MEMPHIS, Tenn. — The Tennessee Department of Transportation has a big announcement!
The contractor has completed the work and clean-up in the westbound lanes.
TDOT announced all westbound lanes would reopen by 3:00 p.m. Monday, but the lanes were opened earlier than expected just after 1 p.m.
Saturday night at 10 p.m., all eastbound lanes were reopened to traffic.
Ramps that were closed along I-40 westbound will be reopening.
The ramp from Metal Museum Drive to I-55 south will remain closed, a release said, and the right lane from Riverside Drive to I-55 south will also remain closed.
All other ramps around the I-55 and Crump interchange will be reopening.
According to a release, TDOT, ArDOT, and law enforcement agencies will closely monitor both river crossings as traffic returns to normal.
The release also said:
We continue to ask motorists to pay attention to the interstate DMS, portable message boards, and SmartWay for specific traffic information. TDOT HELP trucks will begin to resume normal activities after the bridge is open.

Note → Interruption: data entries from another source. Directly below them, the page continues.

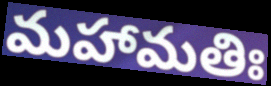
మహామతిః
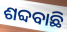
ଶବ୍ଦବାଛି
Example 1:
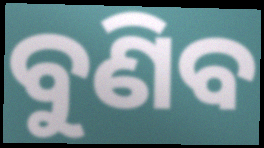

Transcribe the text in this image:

ବୁଣିବ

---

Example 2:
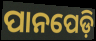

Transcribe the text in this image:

ପାନପେଡ଼ି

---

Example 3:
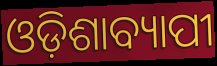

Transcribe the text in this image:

ଓଡ଼ିଶାବ୍ୟାପୀ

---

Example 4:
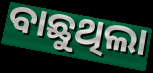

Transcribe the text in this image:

ବାଛୁଥିଲା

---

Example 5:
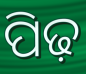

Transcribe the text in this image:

ପିଢ଼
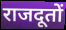
राजदूतों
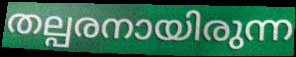
തല്പരനായിരുന്ന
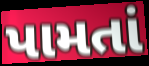
પામતાં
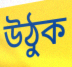
উঠুক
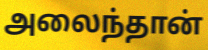
அலைந்தான்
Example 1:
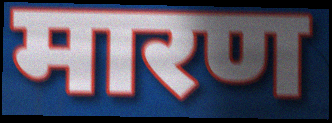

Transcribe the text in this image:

मारण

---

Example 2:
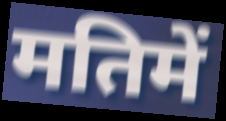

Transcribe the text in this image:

मतिमें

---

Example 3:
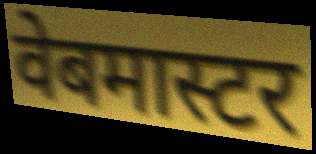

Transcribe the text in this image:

वेबमास्टर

TDOT would like to thank the public for their patience during this critical repair project. While we realize this has been a significant impact on the community, region, and nation, safety has always been our top priority.

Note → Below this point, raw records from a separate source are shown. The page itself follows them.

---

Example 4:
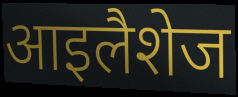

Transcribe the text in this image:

आइलैशेज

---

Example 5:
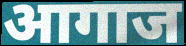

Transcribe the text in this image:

आगाज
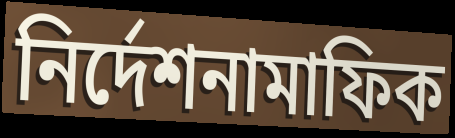
নির্দেশনামাফিক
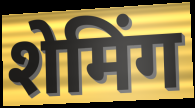
शेमिंग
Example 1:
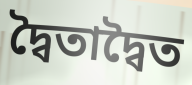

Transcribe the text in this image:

দ্বৈতাদ্বৈত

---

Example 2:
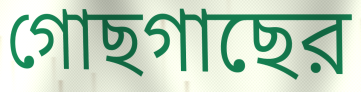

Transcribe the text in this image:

গোছগাছের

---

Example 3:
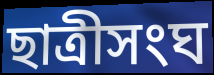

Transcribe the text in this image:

ছাত্রীসংঘ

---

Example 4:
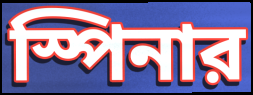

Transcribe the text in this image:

স্পিনার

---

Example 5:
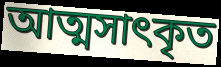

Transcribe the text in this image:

আত্মসাৎকৃত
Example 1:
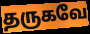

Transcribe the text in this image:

தருகவே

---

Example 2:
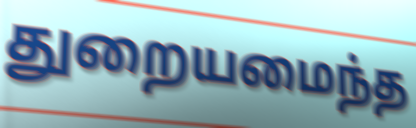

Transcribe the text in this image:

துறையமைந்த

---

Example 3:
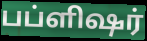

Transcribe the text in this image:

பப்ளிஷர்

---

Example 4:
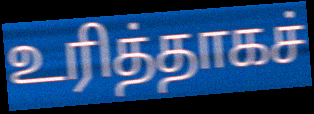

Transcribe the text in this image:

உரித்தாகச்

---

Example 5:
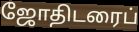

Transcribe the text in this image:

ஜோதிடரைப்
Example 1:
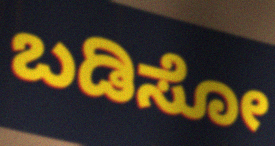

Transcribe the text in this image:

ಬಡಿಸೋ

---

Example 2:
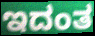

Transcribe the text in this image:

ಇದಂತ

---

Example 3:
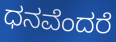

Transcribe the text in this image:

ಧನವೆಂದರೆ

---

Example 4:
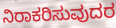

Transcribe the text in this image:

ನಿರಾಕರಿಸುವುದರ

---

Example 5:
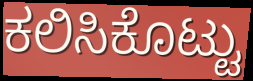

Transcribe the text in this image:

ಕಲಿಸಿಕೊಟ್ಟು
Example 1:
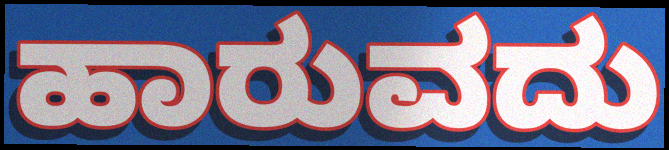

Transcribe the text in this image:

ಹಾರುವದು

Marc King is a therapist in West Memphis who dreaded driving back and forth from Midtown.
He was forced to sit in traffic for an extra 45 minutes almost every day.
“Boy, the truckers and the cars, people just were getting routinely frustrated with each other,” said King.
He said the closure also impacted his scheduling because many of his patients from Memphis were stuck in a traffic jam.
He was relieved when both lanes reopened on the I-40 bridge Monday afternoon.
“I’ve been waiting patiently because I also enjoy getting a meal now and then downtown Memphis, I can do that again,” said King.
People from out of town are also thrilled to see it back open.
“When I accidentally saw the bridge was back open today I had to go across the bridge and go back over just to do it,” said Chris Elledge.
Elledge is originally from Memphis so she visits several times a year.
For Chris, the bridge is more than just a commute back home, it’s sentimental.
“I was excited, I really was because coming in when I come back home, I want to come over the bridge and I want to see the lights. That makes me feel like I’m home,” said Elledge.